(Parts of the exercise)
A. Using the article on AI token costs, explain in one to three sentences why it says team leaders should have to justify their AI budget after 12 months.
B. Continue the article on AI token costs from the point where it stops.

(Text for analysis)
• • • •
Stop freaking out about token costs and do this instead

By Michael Domanic, Section Head of AI

We're officially in the Hangover Stage of enterprise AI.

The Claude invoices have arrived. CFOs are asking questions - mostly “How the f*@# did we spend this much on inference?” Inference management is suddenly its own software category.

What's getting lost in the panic: token costs are not the problem. Token costs without business value are the problem. And most companies have done only 1% of the work required to drive business value from AI. They gave everyone access to the tools, said “go figure it out,” and are now shocked that the bill is high and the ROI is unclear.

If that sounds familiar, the answer isn't to kneejerk cut the budget. It's to go back and do the work you skipped.

1. Decide what you're using AI for and tell the organization

This sounds obvious and almost nobody does it. Most companies rolled out AI tools without articulating what they expected people to use them for. The result is that some employees are building genuinely valuable automations, some are using AI to vibe-code broken and pointless tools (many such cases), and some aren't touching it at all - and leadership has no idea which is which.

Get your leadership team in a room and answer these questions: What is the urgent, specific reason for your business to use AI? What key metrics are you trying to move? What does “good” AI use look like at your company?

Communicate that clearly and repeatedly. Every employee should be able to tell you what the company expects them to use AI for - and “everything” is not a good enough answer.

2. Set an AI budget as a percentage of salary

Inference is not a mystery line item. It’s a known cost of doing business. Our recommendation: budget 2-5% of salary for business roles and higher for engineering and technical teams.

For a team of 10 knowledge workers averaging $150,000, that's $30,000 to $75,000 a year - roughly the cost of a fraction of an additional hire. The question then becomes simple: are you getting that fraction of an additional hire's output back from the team? If yes, the math works.

Set this budget with the explicit understanding that after 12 months, each team leader will need to justify it with evidence of value - or lower it. Evidence of value at that point will look like a hiring freeze or meaningful change to department-level KPIs. That creates a forcing function for measurement without killing experimentation in the meantime.

3. Set token caps

For the love of God, set token caps. This is basic cost hygiene, and a shocking amount of companies are not doing it. You're not trying to restrict usage - you're trying to prevent a misconfigured automation from running every 15 minutes and racking up thousands of dollars in inference on something nobody is using.

How you do this depends on how your employees are accessing AI in the first place.

If your organization has an enterprise license to a frontier LLM, this is straightforward. Every major AI platform gives you admin dashboards with per-user and org-level spending controls. Use them.

If your workforce is accessing AI through a home-grown portal or internal harness, you have less out-of-the-box tooling, but the answer isn't to give up on cost control. Implement a gateway layer if you haven't already. An LLM gateway sits between your employees and the underlying models and gives you the ability to set per-user and per-team spend limits, rate limits, and model routing rules.

If your employees are on team-based plans or small-batch subscriptions, your cost control options are genuinely limited, and that's a real problem. Those subscription tiers are designed for individuals and small teams, not enterprise governance. If you're trying to manage AI spend at scale across a department or a company and you're still on fragmented individual licenses, the guidance is simple: consolidate onto an enterprise license. The admin controls alone justify it before you even get to volume pricing.
• • • •
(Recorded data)

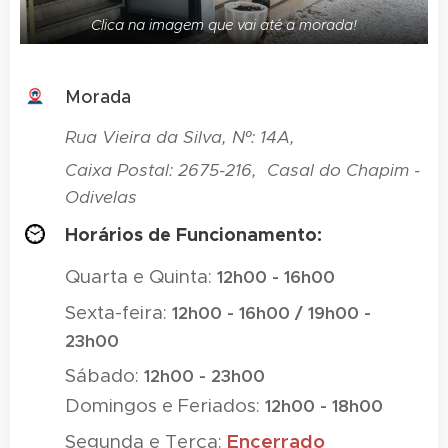
Clica na imagem que vai até a morada!
Morada
Rua Vieira da Silva, Nº: 14A,
Caixa Postal: 2675-216, Casal do Chapim -
Odivelas
Horários de Funcionamento:
Quarta e Quinta:
12h00 - 16h00
Sexta-feira:
12h00 - 16h00 / 19h00 -
23h00
Sábado:
12h00 - 23h00
Domingos e Feriados:
12h00 - 18h00
Segunda e Terça:
Encerrado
• • • •
(Per-task outputs)
A. The 12-month requirement creates a forcing function for measurement without killing experimentation in the meantime. At that point, each team leader must show evidence of value, such as a hiring freeze or a meaningful change to department-level KPIs, or lower the budget.

B.
Set per-user caps, set organizational caps, and review them monthly. If people are consistently hitting their caps, that's a conversation about whether to raise them - not a crisis.

‍4. Educate employees on how token costs actually work

Most employees have no idea that their AI usage costs the company money, let alone how much. They don't know that an agentic workflow in Claude Code burns through orders of magnitude more tokens than a simple chat.

Educate them on the cost implications of chat vs. agents, the benefits and drawbacks of each, and how to build smartly to avoid unnecessary cost. When someone understands that a task running on a schedule consumes real resources, they make better decisions about what to automate and how often to run it.

Educating them on this isn’t punitive - it’s akin to saying, “Please don’t book a flight that costs $1,910 when there’s a $395 flight that gets in an hour later.”

5. Measure before and after on your critical AI projects

You will probably have to wait 12 months to see real movement in your core KPIs because of AI. But smaller, contained projects can prove value much more quickly.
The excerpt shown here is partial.